▶ **DIRECTIONS FOR THIS TASK**
Return the entries below word for word. No picture belongs in the copy.

*** Opening of MATERIAL PROVIDED ***

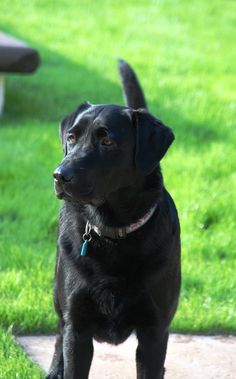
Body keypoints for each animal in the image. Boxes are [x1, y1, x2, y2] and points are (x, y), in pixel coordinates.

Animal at [47, 60, 181, 378]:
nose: (59, 175)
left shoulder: (155, 333)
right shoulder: (78, 329)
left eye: (107, 140)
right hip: (59, 295)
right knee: (58, 330)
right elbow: (70, 349)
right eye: (71, 138)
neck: (113, 232)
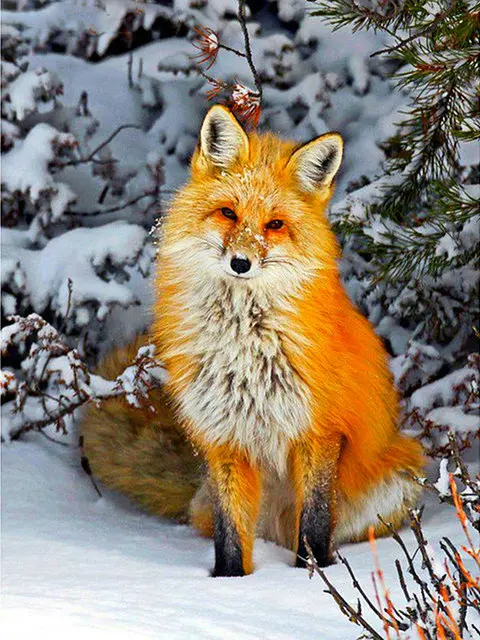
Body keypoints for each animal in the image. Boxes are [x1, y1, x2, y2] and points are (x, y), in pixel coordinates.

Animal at [81, 105, 424, 577]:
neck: (244, 342)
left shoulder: (318, 431)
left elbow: (315, 526)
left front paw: (310, 579)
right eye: (228, 213)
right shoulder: (224, 437)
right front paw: (233, 586)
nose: (241, 263)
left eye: (275, 225)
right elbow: (230, 538)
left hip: (399, 482)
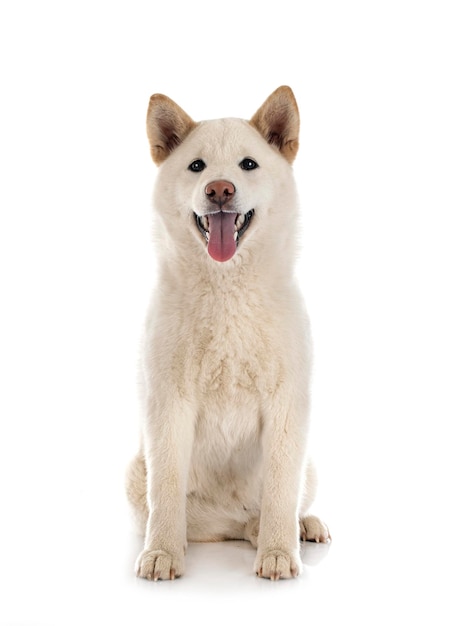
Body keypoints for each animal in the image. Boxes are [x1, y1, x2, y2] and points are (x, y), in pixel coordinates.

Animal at [127, 86, 328, 580]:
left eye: (248, 164)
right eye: (197, 166)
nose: (220, 189)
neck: (226, 292)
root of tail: (230, 521)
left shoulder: (287, 406)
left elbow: (281, 491)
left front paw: (278, 551)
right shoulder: (168, 405)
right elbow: (166, 490)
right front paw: (162, 553)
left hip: (308, 462)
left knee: (281, 504)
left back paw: (299, 527)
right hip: (136, 472)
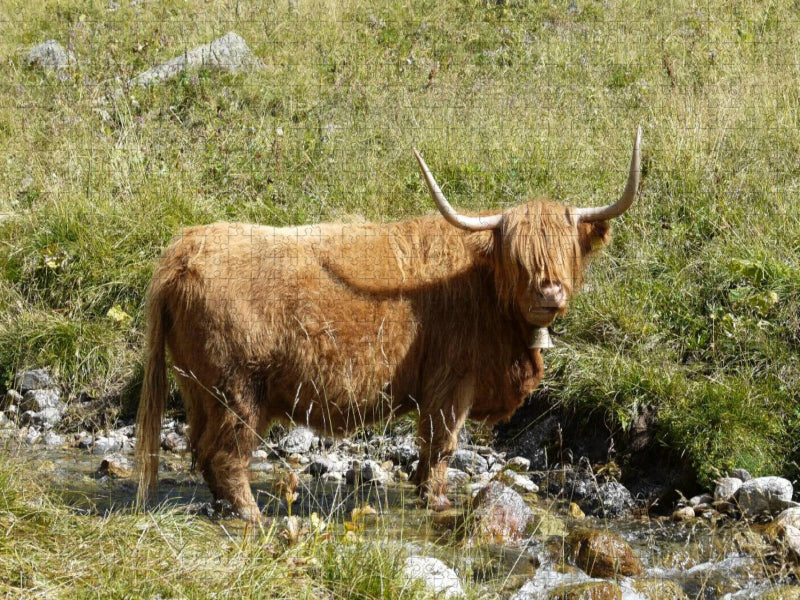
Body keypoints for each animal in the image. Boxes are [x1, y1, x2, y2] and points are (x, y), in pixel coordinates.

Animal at [135, 128, 642, 521]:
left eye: (565, 251)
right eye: (518, 258)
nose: (548, 293)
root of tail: (185, 248)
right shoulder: (450, 382)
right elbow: (440, 445)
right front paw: (437, 502)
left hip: (198, 388)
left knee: (202, 449)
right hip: (236, 390)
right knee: (226, 455)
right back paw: (252, 515)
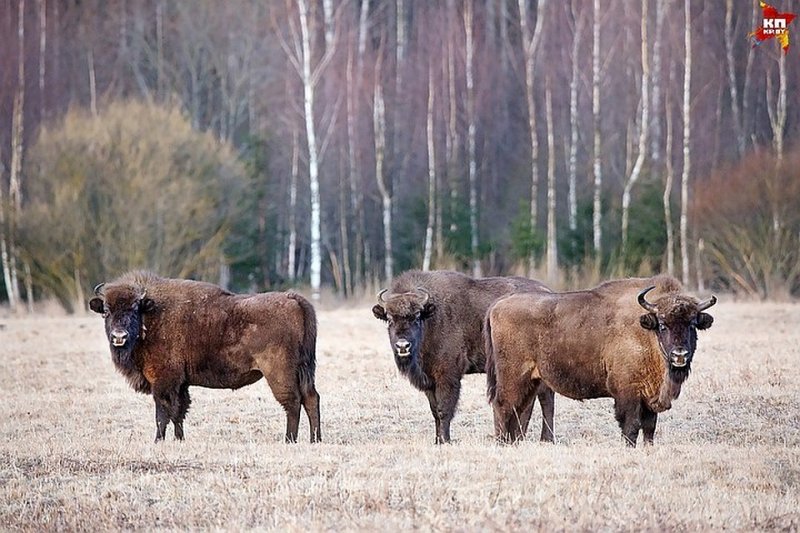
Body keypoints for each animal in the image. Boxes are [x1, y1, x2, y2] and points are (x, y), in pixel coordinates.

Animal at [89, 270, 320, 440]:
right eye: (106, 311)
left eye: (134, 309)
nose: (119, 336)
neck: (152, 316)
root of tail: (293, 299)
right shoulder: (181, 384)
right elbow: (178, 412)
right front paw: (179, 439)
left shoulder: (163, 381)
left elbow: (162, 413)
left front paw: (158, 440)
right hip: (304, 370)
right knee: (311, 398)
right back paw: (315, 439)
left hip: (279, 373)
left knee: (292, 402)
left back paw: (290, 439)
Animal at [372, 268, 552, 442]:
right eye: (389, 319)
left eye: (416, 317)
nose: (403, 345)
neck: (431, 319)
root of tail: (547, 290)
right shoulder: (430, 381)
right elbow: (434, 412)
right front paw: (437, 441)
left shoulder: (447, 376)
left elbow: (444, 410)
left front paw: (445, 440)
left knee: (544, 399)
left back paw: (545, 438)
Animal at [484, 276, 716, 446]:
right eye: (662, 325)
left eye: (692, 324)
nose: (680, 355)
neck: (645, 331)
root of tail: (497, 305)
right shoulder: (628, 394)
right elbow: (631, 427)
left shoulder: (650, 397)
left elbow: (649, 429)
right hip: (513, 377)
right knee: (502, 405)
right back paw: (501, 443)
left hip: (530, 381)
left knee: (518, 410)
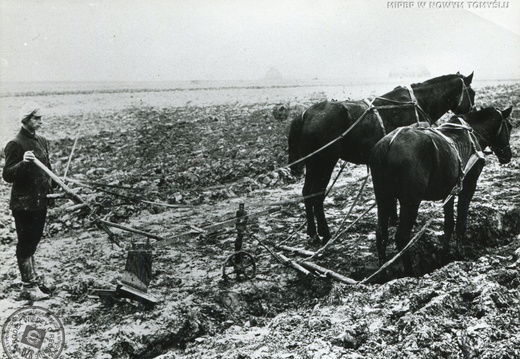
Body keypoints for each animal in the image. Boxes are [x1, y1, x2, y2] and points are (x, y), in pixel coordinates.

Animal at [288, 72, 476, 245]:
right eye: (472, 93)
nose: (471, 114)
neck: (417, 103)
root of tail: (306, 114)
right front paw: (395, 218)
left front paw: (393, 217)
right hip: (325, 162)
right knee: (317, 195)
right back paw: (325, 233)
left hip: (313, 163)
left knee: (307, 192)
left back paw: (312, 232)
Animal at [372, 107, 512, 276]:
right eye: (510, 127)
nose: (507, 156)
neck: (470, 133)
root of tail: (389, 144)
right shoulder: (468, 187)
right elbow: (461, 223)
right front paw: (460, 254)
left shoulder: (449, 191)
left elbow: (448, 224)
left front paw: (445, 256)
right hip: (411, 201)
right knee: (402, 237)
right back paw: (409, 271)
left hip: (383, 197)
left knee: (381, 234)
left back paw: (382, 272)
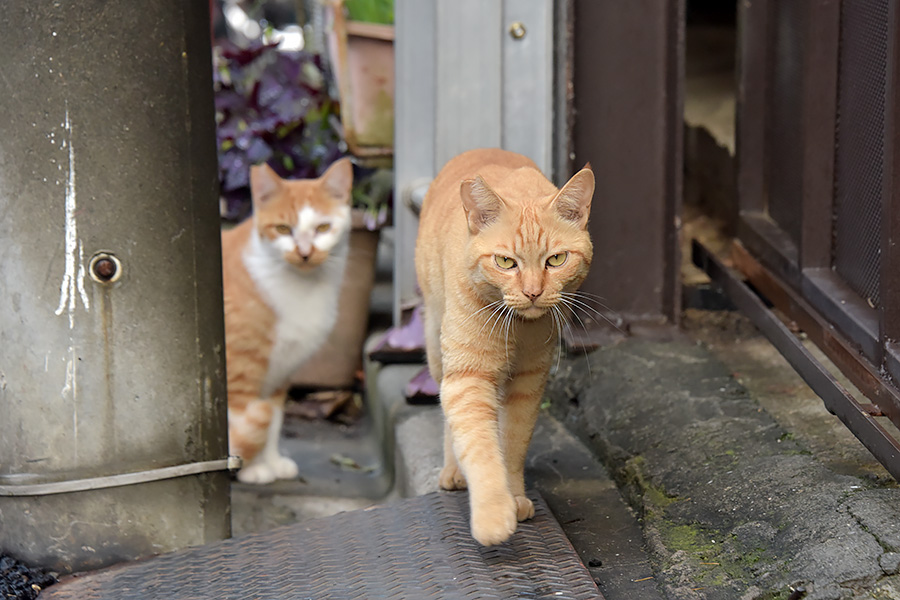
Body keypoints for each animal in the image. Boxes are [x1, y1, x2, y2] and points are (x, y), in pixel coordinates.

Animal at [221, 158, 352, 482]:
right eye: (282, 229)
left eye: (322, 227)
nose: (304, 253)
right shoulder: (237, 376)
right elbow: (245, 420)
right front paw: (251, 467)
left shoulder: (281, 373)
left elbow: (274, 422)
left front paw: (271, 461)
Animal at [414, 149, 592, 544]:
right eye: (506, 262)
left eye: (556, 260)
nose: (532, 292)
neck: (517, 330)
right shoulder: (468, 376)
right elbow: (480, 448)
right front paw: (494, 512)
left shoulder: (529, 381)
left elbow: (511, 443)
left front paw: (514, 496)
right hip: (437, 348)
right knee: (449, 418)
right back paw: (453, 471)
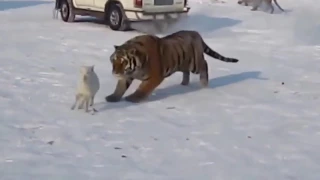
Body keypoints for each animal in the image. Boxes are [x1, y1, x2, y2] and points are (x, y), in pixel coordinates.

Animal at [105, 30, 238, 103]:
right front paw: (112, 98)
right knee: (186, 72)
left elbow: (143, 88)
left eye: (123, 62)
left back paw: (204, 84)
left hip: (195, 64)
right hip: (184, 63)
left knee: (204, 64)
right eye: (113, 60)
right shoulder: (127, 75)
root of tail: (196, 33)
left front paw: (133, 98)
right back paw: (184, 84)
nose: (115, 72)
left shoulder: (154, 76)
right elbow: (120, 88)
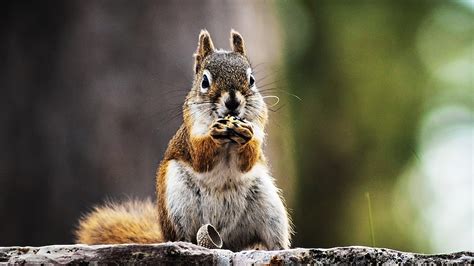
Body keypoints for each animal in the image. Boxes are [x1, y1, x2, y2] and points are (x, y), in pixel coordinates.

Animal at [75, 29, 292, 251]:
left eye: (251, 80)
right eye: (204, 81)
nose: (232, 102)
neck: (228, 141)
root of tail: (225, 241)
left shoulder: (258, 128)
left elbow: (247, 161)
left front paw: (245, 136)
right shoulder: (190, 137)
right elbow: (200, 157)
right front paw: (214, 136)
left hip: (270, 206)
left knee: (273, 237)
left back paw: (279, 249)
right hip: (177, 201)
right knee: (184, 234)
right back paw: (185, 245)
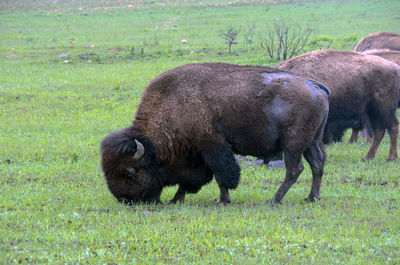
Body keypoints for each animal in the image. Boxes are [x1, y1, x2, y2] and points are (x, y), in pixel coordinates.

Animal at [101, 62, 330, 204]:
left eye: (130, 171)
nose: (124, 199)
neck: (173, 104)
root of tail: (314, 85)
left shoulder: (212, 146)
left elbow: (222, 174)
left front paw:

*** Close of MATERIAL PROVIDED ***

▶ **RESPONSE TO THE TASK**
Body keypoints for each animal in the image. Boxes are [x1, y1, x2, y2] and points are (x, y), in pixel coordinates.

Animal at [47, 60, 181, 378]:
nose: (59, 175)
left shoulder: (155, 333)
right shoulder: (78, 329)
left eye: (107, 140)
right hip: (59, 295)
right knee: (58, 330)
right elbow: (70, 349)
right eye: (71, 138)
neck: (113, 232)
Body keypoints for each animal in the image. Boxes are [x1, y1, x2, y2] and points are (x, y), in pixel coordinates.

Animal at [81, 105, 424, 577]:
neck: (244, 342)
left shoulder: (318, 431)
left elbow: (315, 526)
left front paw: (310, 579)
right eye: (228, 213)
right shoulder: (224, 437)
right front paw: (233, 586)
nose: (241, 263)
left eye: (275, 225)
right elbow: (230, 538)
left hip: (399, 482)
Body keypoints for each animal in the image. Boxes are [x1, y1, x2, y2] and points are (x, y), in pixel coordinates.

Animal at [127, 86, 328, 580]:
left eye: (248, 164)
right eye: (197, 166)
nose: (220, 189)
neck: (226, 292)
root of tail: (230, 521)
left shoulder: (287, 406)
left elbow: (281, 491)
left front paw: (278, 551)
right shoulder: (168, 405)
right elbow: (166, 490)
right front paw: (162, 553)
left hip: (308, 462)
left knee: (281, 504)
left back paw: (299, 527)
right hip: (136, 472)
Body keypoints for each animal in the image. Boxes are [x1, y1, x2, y2] and points are (x, y), in pixel coordinates.

Animal at [135, 128, 642, 521]:
left eye: (565, 251)
right eye: (518, 258)
nose: (548, 293)
root of tail: (185, 248)
right shoulder: (450, 382)
right elbow: (440, 445)
right front paw: (437, 502)
left hip: (198, 388)
left knee: (202, 449)
right hip: (236, 390)
right knee: (226, 455)
right back paw: (252, 515)
Body keypoints for each animal in the image. Boxes are [x1, y1, x2, y2] and points are (x, y), in pixel coordinates.

Animal at [89, 270, 320, 440]:
right eye: (106, 311)
left eye: (134, 309)
nose: (119, 336)
neck: (152, 316)
root of tail: (293, 299)
right shoulder: (181, 384)
right elbow: (178, 412)
right front paw: (179, 439)
left shoulder: (163, 381)
left elbow: (162, 413)
left front paw: (158, 440)
right hip: (304, 370)
right knee: (311, 398)
right back paw: (315, 439)
left hip: (279, 373)
left knee: (292, 402)
left back paw: (290, 439)
Animal at [372, 268, 552, 442]:
right eye: (389, 319)
left eye: (416, 317)
nose: (403, 345)
neck: (431, 319)
root of tail: (547, 290)
right shoulder: (430, 381)
right elbow: (434, 412)
right front paw: (437, 441)
left shoulder: (447, 376)
left elbow: (444, 410)
left front paw: (445, 440)
left knee: (544, 399)
left back paw: (545, 438)
Animal at [484, 276, 716, 446]:
right eye: (662, 325)
left eye: (692, 324)
nose: (680, 355)
neck: (645, 331)
root of tail: (497, 305)
right shoulder: (628, 394)
right elbow: (631, 427)
left shoulder: (650, 397)
left elbow: (649, 429)
right hip: (513, 377)
right knee: (502, 405)
right back paw: (501, 443)
left hip: (530, 381)
left knee: (518, 410)
Body keypoints for each animal in the image. Boxes are [x1, y1, x2, y2] and points are (x, y), in pixel coordinates.

Animal at [288, 72, 476, 245]:
right eye: (472, 93)
nose: (471, 114)
neck: (417, 103)
root of tail: (306, 114)
right front paw: (395, 218)
left front paw: (393, 217)
right hip: (325, 162)
right knee: (317, 195)
right back paw: (325, 233)
left hip: (313, 163)
left knee: (307, 192)
left back paw: (312, 232)
Animal at [372, 107, 512, 276]:
right eye: (510, 127)
nose: (507, 156)
neck: (470, 133)
root of tail: (389, 144)
right shoulder: (468, 187)
right elbow: (461, 223)
right front paw: (460, 254)
left shoulder: (449, 191)
left elbow: (448, 224)
left front paw: (445, 256)
right hip: (411, 201)
right knee: (402, 237)
right back paw: (409, 271)
left hip: (383, 197)
left knee: (381, 234)
left back paw: (382, 272)
Body keypoints for each animal in the image. Boxes are [x1, y1, x2, y2] and points are (x, y), in pixel coordinates.

Animal at [221, 158, 352, 482]:
right eye: (282, 229)
left eye: (322, 227)
nose: (304, 253)
right shoulder: (237, 376)
right elbow: (245, 420)
right front paw: (251, 467)
left shoulder: (281, 373)
left elbow: (274, 422)
left front paw: (271, 461)
Animal at [414, 149, 592, 544]:
right eye: (506, 262)
left eye: (556, 260)
nose: (532, 292)
neck: (517, 330)
right shoulder: (468, 376)
right elbow: (480, 448)
right front paw: (494, 512)
left shoulder: (529, 381)
left elbow: (511, 443)
left front paw: (514, 496)
right hip: (437, 348)
right knee: (449, 418)
right back paw: (453, 471)
Body keypoints for each animal in the image. Boxes are [x1, y1, x2, y2] and points are (x, y), in pixel coordinates.

Animal at [105, 30, 238, 103]:
right front paw: (112, 98)
right knee: (186, 72)
left elbow: (143, 88)
left eye: (123, 62)
left back paw: (204, 84)
left hip: (195, 64)
right hip: (184, 63)
left knee: (204, 64)
right eye: (113, 60)
right shoulder: (127, 75)
root of tail: (196, 33)
left front paw: (133, 98)
right back paw: (184, 84)
nose: (115, 72)
left shoulder: (154, 76)
right elbow: (120, 88)
Body keypoints for each animal in the image. Boxes are [x1, y1, x2, y2] and points are (x, y), in pixel coordinates.

Animal at [75, 29, 292, 251]:
left eye: (251, 80)
right eye: (204, 81)
nose: (232, 102)
neck: (228, 141)
root of tail: (225, 241)
left shoulder: (258, 128)
left elbow: (247, 161)
left front paw: (245, 136)
right shoulder: (190, 137)
right elbow: (200, 157)
right front paw: (214, 136)
left hip: (270, 206)
left knee: (273, 237)
left back paw: (279, 249)
right hip: (177, 201)
right knee: (184, 234)
right back paw: (185, 245)
Body keypoints for each animal in the image. Boxes are [x1, y1, x2, y2] and points are (x, y), in pixel coordinates.

Animal at [101, 62, 330, 204]:
left eye: (130, 171)
nose: (124, 199)
neck: (173, 104)
root of tail: (314, 85)
left shoulder: (212, 146)
left elbow: (222, 174)
left front paw:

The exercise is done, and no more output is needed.